_課題について_
以下のリストの行をすべて、一字一句変えずにもう一度書き出してください。

データセットの項目:

========================================

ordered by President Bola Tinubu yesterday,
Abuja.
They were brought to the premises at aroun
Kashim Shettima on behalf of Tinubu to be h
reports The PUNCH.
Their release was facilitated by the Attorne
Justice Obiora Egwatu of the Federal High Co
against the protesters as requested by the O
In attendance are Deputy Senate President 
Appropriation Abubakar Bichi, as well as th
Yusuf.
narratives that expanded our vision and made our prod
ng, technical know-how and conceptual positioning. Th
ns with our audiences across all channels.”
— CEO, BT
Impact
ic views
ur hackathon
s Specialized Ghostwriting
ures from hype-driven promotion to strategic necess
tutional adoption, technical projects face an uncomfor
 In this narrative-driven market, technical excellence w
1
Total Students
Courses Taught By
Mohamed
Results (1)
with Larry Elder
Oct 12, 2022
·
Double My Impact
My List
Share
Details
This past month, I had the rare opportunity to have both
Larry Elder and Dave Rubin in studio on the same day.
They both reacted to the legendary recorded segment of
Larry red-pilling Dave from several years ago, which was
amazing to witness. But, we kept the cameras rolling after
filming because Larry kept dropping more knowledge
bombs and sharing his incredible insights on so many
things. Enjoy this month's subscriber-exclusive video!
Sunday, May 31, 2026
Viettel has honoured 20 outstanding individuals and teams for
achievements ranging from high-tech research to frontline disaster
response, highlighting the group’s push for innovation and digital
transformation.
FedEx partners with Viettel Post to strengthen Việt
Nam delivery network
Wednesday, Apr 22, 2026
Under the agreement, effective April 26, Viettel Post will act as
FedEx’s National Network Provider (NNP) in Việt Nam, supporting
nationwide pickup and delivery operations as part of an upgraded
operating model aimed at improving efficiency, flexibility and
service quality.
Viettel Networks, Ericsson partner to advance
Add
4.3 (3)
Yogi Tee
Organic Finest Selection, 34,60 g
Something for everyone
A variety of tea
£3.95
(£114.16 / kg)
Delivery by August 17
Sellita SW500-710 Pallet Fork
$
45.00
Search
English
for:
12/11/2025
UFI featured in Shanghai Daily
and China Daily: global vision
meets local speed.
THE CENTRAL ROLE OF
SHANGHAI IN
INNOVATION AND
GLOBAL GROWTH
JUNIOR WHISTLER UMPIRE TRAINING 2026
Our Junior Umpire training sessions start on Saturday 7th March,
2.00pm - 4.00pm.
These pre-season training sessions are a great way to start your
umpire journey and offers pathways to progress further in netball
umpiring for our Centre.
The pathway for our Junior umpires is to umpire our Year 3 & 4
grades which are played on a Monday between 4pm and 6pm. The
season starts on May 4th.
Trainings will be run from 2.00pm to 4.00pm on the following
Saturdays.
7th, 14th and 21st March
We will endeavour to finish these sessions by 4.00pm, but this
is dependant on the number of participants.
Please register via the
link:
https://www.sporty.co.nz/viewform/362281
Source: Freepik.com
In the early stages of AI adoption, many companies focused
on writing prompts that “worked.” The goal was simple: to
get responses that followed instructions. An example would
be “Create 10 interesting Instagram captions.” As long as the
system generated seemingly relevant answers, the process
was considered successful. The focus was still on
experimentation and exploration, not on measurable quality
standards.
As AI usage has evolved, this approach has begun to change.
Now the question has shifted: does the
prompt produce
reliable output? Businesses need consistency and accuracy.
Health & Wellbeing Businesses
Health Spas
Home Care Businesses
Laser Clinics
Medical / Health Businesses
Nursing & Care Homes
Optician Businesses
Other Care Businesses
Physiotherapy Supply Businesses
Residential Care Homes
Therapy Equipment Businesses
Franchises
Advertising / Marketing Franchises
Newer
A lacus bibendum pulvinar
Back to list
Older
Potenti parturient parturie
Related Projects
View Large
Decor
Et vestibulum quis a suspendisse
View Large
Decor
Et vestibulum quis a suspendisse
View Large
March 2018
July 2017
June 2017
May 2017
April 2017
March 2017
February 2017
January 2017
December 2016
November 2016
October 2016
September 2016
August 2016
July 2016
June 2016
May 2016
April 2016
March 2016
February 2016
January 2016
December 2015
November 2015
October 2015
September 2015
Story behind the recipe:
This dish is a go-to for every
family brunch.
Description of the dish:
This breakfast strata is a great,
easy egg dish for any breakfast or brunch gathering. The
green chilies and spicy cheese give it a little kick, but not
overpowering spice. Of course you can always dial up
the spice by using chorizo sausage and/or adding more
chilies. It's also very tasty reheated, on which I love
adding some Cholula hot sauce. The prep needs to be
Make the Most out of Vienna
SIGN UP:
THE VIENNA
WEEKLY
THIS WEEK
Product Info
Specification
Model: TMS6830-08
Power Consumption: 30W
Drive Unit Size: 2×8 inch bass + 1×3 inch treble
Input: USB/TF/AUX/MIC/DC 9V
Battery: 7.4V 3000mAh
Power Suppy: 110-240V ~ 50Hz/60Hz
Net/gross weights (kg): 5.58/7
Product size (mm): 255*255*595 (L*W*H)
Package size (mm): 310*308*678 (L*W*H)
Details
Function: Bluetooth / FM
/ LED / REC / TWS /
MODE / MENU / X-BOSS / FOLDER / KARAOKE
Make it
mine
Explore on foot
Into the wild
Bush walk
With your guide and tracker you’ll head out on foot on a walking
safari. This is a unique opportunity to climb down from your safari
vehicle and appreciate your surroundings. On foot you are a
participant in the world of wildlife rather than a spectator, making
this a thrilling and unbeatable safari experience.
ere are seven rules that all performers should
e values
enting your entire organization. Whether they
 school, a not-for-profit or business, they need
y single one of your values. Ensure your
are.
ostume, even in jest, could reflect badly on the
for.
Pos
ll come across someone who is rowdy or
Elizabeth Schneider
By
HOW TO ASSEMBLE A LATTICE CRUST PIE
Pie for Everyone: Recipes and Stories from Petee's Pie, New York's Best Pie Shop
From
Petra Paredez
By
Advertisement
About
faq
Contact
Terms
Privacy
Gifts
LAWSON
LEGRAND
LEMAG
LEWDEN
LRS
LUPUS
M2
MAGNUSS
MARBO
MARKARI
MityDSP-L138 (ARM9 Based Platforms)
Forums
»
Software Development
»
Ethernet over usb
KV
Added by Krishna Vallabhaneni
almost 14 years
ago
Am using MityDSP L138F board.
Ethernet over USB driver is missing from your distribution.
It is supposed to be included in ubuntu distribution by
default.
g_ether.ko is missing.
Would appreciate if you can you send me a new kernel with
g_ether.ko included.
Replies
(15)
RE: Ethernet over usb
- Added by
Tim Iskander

========================================

_解答は以下_
ordered by President Bola Tinubu yesterday,
Abuja.
They were brought to the premises at aroun
Kashim Shettima on behalf of Tinubu to be h
reports The PUNCH.
Their release was facilitated by the Attorne
Justice Obiora Egwatu of the Federal High Co
against the protesters as requested by the O
In attendance are Deputy Senate President 
Appropriation Abubakar Bichi, as well as th
Yusuf.
narratives that expanded our vision and made our prod
ng, technical know-how and conceptual positioning. Th
ns with our audiences across all channels.”
— CEO, BT
Impact
ic views
ur hackathon
s Specialized Ghostwriting
ures from hype-driven promotion to strategic necess
tutional adoption, technical projects face an uncomfor
 In this narrative-driven market, technical excellence w
1
Total Students
Courses Taught By
Mohamed
Results (1)
with Larry Elder
Oct 12, 2022
·
Double My Impact
My List
Share
Details
This past month, I had the rare opportunity to have both
Larry Elder and Dave Rubin in studio on the same day.
They both reacted to the legendary recorded segment of
Larry red-pilling Dave from several years ago, which was
amazing to witness. But, we kept the cameras rolling after
filming because Larry kept dropping more knowledge
bombs and sharing his incredible insights on so many
things. Enjoy this month's subscriber-exclusive video!
Sunday, May 31, 2026
Viettel has honoured 20 outstanding individuals and teams for
achievements ranging from high-tech research to frontline disaster
response, highlighting the group’s push for innovation and digital
transformation.
FedEx partners with Viettel Post to strengthen Việt
Nam delivery network
Wednesday, Apr 22, 2026
Under the agreement, effective April 26, Viettel Post will act as
FedEx’s National Network Provider (NNP) in Việt Nam, supporting
nationwide pickup and delivery operations as part of an upgraded
operating model aimed at improving efficiency, flexibility and
service quality.
Viettel Networks, Ericsson partner to advance
Add
4.3 (3)
Yogi Tee
Organic Finest Selection, 34,60 g
Something for everyone
A variety of tea
£3.95
(£114.16 / kg)
Delivery by August 17
Sellita SW500-710 Pallet Fork
$
45.00
Search
English
for:
12/11/2025
UFI featured in Shanghai Daily
and China Daily: global vision
meets local speed.
THE CENTRAL ROLE OF
SHANGHAI IN
INNOVATION AND
GLOBAL GROWTH
JUNIOR WHISTLER UMPIRE TRAINING 2026
Our Junior Umpire training sessions start on Saturday 7th March,
2.00pm - 4.00pm.
These pre-season training sessions are a great way to start your
umpire journey and offers pathways to progress further in netball
umpiring for our Centre.
The pathway for our Junior umpires is to umpire our Year 3 & 4
grades which are played on a Monday between 4pm and 6pm. The
season starts on May 4th.
Trainings will be run from 2.00pm to 4.00pm on the following
Saturdays.
7th, 14th and 21st March
We will endeavour to finish these sessions by 4.00pm, but this
is dependant on the number of participants.
Please register via the
link:
https://www.sporty.co.nz/viewform/362281
Source: Freepik.com
In the early stages of AI adoption, many companies focused
on writing prompts that “worked.” The goal was simple: to
get responses that followed instructions. An example would
be “Create 10 interesting Instagram captions.” As long as the
system generated seemingly relevant answers, the process
was considered successful. The focus was still on
experimentation and exploration, not on measurable quality
standards.
As AI usage has evolved, this approach has begun to change.
Now the question has shifted: does the
prompt produce
reliable output? Businesses need consistency and accuracy.
Health & Wellbeing Businesses
Health Spas
Home Care Businesses
Laser Clinics
Medical / Health Businesses
Nursing & Care Homes
Optician Businesses
Other Care Businesses
Physiotherapy Supply Businesses
Residential Care Homes
Therapy Equipment Businesses
Franchises
Advertising / Marketing Franchises
Newer
A lacus bibendum pulvinar
Back to list
Older
Potenti parturient parturie
Related Projects
View Large
Decor
Et vestibulum quis a suspendisse
View Large
Decor
Et vestibulum quis a suspendisse
View Large
March 2018
July 2017
June 2017
May 2017
April 2017
March 2017
February 2017
January 2017
December 2016
November 2016
October 2016
September 2016
August 2016
July 2016
June 2016
May 2016
April 2016
March 2016
February 2016
January 2016
December 2015
November 2015
October 2015
September 2015
Story behind the recipe:
This dish is a go-to for every
family brunch.
Description of the dish:
This breakfast strata is a great,
easy egg dish for any breakfast or brunch gathering. The
green chilies and spicy cheese give it a little kick, but not
overpowering spice. Of course you can always dial up
the spice by using chorizo sausage and/or adding more
chilies. It's also very tasty reheated, on which I love
adding some Cholula hot sauce. The prep needs to be
Make the Most out of Vienna
SIGN UP:
THE VIENNA
WEEKLY
THIS WEEK
Product Info
Specification
Model: TMS6830-08
Power Consumption: 30W
Drive Unit Size: 2×8 inch bass + 1×3 inch treble
Input: USB/TF/AUX/MIC/DC 9V
Battery: 7.4V 3000mAh
Power Suppy: 110-240V ~ 50Hz/60Hz
Net/gross weights (kg): 5.58/7
Product size (mm): 255*255*595 (L*W*H)
Package size (mm): 310*308*678 (L*W*H)
Details
Function: Bluetooth / FM
/ LED / REC / TWS /
MODE / MENU / X-BOSS / FOLDER / KARAOKE
Make it
mine
Explore on foot
Into the wild
Bush walk
With your guide and tracker you’ll head out on foot on a walking
safari. This is a unique opportunity to climb down from your safari
vehicle and appreciate your surroundings. On foot you are a
participant in the world of wildlife rather than a spectator, making
this a thrilling and unbeatable safari experience.
ere are seven rules that all performers should
e values
enting your entire organization. Whether they
 school, a not-for-profit or business, they need
y single one of your values. Ensure your
are.
ostume, even in jest, could reflect badly on the
for.
Pos
ll come across someone who is rowdy or
Elizabeth Schneider
By
HOW TO ASSEMBLE A LATTICE CRUST PIE
Pie for Everyone: Recipes and Stories from Petee's Pie, New York's Best Pie Shop
From
Petra Paredez
By
Advertisement
About
faq
Contact
Terms
Privacy
Gifts
LAWSON
LEGRAND
LEMAG
LEWDEN
LRS
LUPUS
M2
MAGNUSS
MARBO
MARKARI
MityDSP-L138 (ARM9 Based Platforms)
Forums
»
Software Development
»
Ethernet over usb
KV
Added by Krishna Vallabhaneni
almost 14 years
ago
Am using MityDSP L138F board.
Ethernet over USB driver is missing from your distribution.
It is supposed to be included in ubuntu distribution by
default.
g_ether.ko is missing.
Would appreciate if you can you send me a new kernel with
g_ether.ko included.
Replies
(15)
RE: Ethernet over usb
- Added by
Tim Iskander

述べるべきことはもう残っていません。